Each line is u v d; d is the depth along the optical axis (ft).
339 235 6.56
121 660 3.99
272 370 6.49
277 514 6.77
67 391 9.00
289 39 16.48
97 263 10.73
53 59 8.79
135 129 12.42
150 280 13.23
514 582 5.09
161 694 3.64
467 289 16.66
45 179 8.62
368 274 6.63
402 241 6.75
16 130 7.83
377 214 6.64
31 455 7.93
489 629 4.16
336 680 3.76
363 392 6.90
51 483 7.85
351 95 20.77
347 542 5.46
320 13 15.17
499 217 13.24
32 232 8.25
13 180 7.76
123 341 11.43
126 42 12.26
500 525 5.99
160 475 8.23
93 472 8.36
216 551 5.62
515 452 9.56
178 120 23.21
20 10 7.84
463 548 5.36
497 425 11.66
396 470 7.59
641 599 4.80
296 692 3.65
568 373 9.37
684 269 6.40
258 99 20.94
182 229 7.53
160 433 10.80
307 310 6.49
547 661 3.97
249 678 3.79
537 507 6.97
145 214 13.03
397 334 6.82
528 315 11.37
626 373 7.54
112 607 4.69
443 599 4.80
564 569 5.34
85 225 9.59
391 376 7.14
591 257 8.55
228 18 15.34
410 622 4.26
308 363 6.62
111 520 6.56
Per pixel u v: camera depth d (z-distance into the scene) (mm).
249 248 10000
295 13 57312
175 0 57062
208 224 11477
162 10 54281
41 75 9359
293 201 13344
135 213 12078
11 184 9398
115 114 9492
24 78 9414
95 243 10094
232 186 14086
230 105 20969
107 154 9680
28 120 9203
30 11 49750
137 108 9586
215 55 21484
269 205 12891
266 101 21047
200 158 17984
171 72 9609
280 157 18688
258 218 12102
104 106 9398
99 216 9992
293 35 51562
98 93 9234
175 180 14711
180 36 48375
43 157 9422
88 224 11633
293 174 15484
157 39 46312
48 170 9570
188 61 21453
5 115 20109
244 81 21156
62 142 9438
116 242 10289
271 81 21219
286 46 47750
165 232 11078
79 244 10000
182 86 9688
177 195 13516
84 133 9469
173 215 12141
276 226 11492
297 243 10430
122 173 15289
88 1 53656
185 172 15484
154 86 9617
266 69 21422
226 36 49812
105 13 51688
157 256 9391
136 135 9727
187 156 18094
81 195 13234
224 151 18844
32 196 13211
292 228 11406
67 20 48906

====

Your task is to copy each line of the data above that holds "depth".

Response box:
Each line is u v d; d is the depth along the optical axis (ft).
Per pixel u v: camera depth d (z-distance into the scene) (mm).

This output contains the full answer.